Even a man as urbane and cosmopolitan as the novelist Franz Kafka (frequenter of the theatre, cafes and pubs, and busy with his work at an insurance firm) wrote rapturously about stillness: “You do not need to leave your room. Remain sitting at your table and listen. Do not even listen, simply wait, be quiet, still and solitary. The world will freely offer itself to you to be unmasked, it has no choice, it will roll in ecstasy at your feet.”

Stillness – paradoxically – causes things to move. Feelings or ideas that were stuck become unstuck. There is a clarifying force to the insights that come along when you are still and quiet. When you just wait.

Each time on retreat I’ve expected that the insights to arise would be specific to my life and situation. But, for me, the recurring insight is this: we are all deeply connected. It’s life on the surface that keeps us separated, that situates us in false relationships of scarcity and competition with each other, that makes us feel disconnected from others, where our egos are like avatars engaged in pointless skirmishes and meaningless battles.
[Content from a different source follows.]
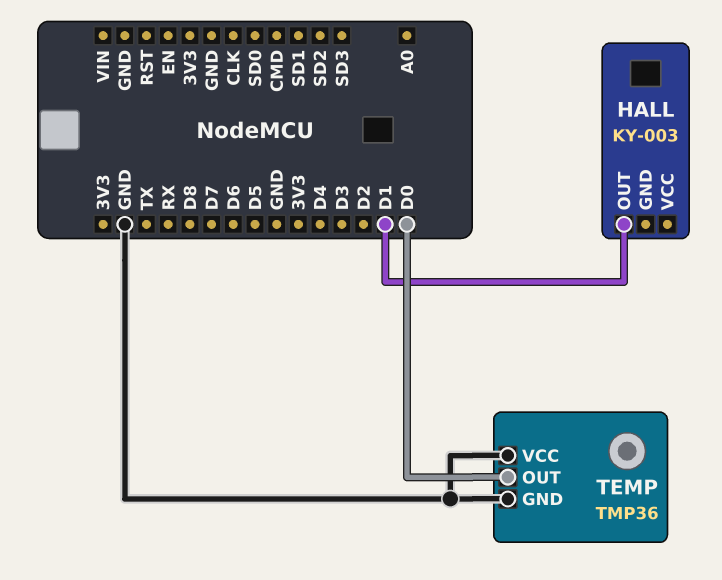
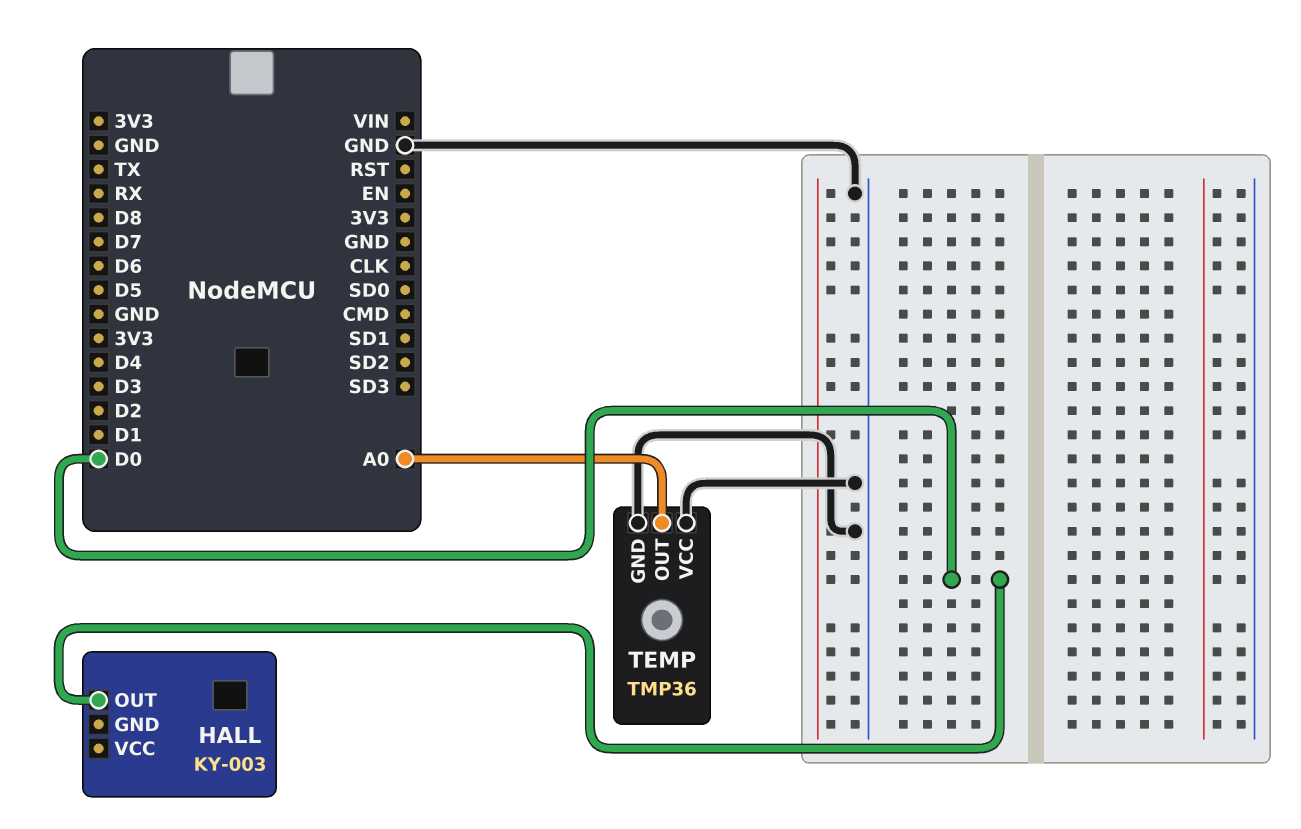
HALL pin OUT: D1 -> D0
TEMP pin OUT: D0 -> A0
The quieter and stiller you get, the more you can see the interconnectedness of all things, and the wonder and beauty in small things and the natural world.

For 30 years the songwriter and poet Leonard Cohen studied Zen Buddhism, for a time living in a monastery. There were no big insights – just wonder in the everyday that comes from stilling the mind.

One of his songs, Love Itself, was about seeing motes of dust fall through a shaft of light in his room.

All busy in the sunlight
The flecks did float and dance
And I was tumbled up with them
In formless circumstance”

In stillness, you can see and feel it all, even the dust, rolling in ecstasy at your feet.